Day is adept at conveying Anne's onion layers, from curt, critical outer persona to inner yearning for her bullying husband's affection. Anne's awareness of the discrepancy between her behaviour and emotions is evident – she loathes her own whining and carping. Charlotte, too, is drawn skilfully as a woman terrified of relinquishing control over her secrets. The evocation of her first dark memory of her father's behaviour, together with the disconnected numbness she felt at the time, is convincing. The interaction between mother and daughter, fraught with tension and misunderstanding, bristles with festering resentment.

But Day lapses with language. "Rolling eyes" convey frustration three times. "An approximation of lust" and "an approximation of bliss" both crop up. It is also hard to believe in the overwhelming love Anne feels for Charlotte, given her barrage of embittered comments. While it's plausible that she doesn't demonstrate love, her hostility hints at untackled resentment.

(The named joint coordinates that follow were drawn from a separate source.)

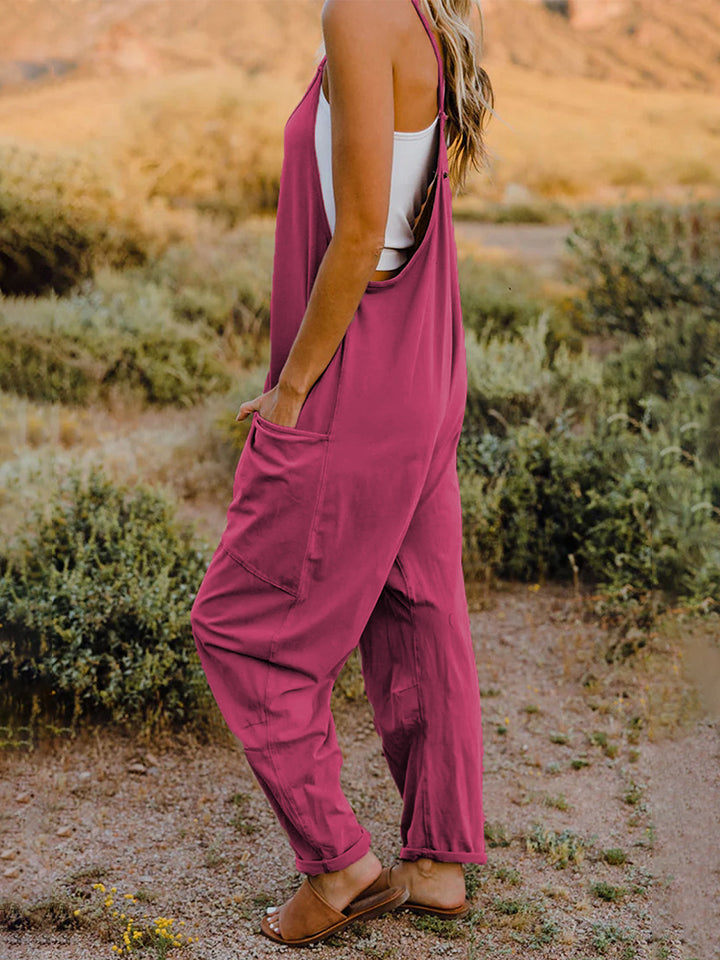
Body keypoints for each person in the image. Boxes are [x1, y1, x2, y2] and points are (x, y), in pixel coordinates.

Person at [190, 0, 495, 947]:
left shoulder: (359, 10)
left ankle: (339, 866)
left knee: (239, 628)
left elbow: (363, 230)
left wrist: (290, 390)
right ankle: (439, 864)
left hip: (361, 381)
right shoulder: (424, 10)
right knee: (420, 610)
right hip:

Day is too keen to spell things out. After Charles proposed to Anne, he kissed her head "as though it was a reward". We don't need her to analyse the meaning of gestures. And details can be banal, superfluous when not adding to the atmosphere. Day tells us, when someone drinks coffee, "she could feel the hot liquid slide down her throat".

There is also a discrepancy of tense. The prologue starts in the present tense from Charles's viewpoint, switches to Anne's in the past tense, then to Charlotte's in the present. The rest of the novel is related in the past tense, even after it overtakes the time the prologue occurred. It's an illogical oversight that adds to the sense of a rushed novel.

Yet, in many ways, Scissors, Paper, Stone is a brave and thoughtful book. It broaches a taboo that is too often sensationalised and packaged with queasily emotive titles. As an attempt to analyse the dysfunctional web of relationships within an outwardly normal family, it's a courageous and sensitive story.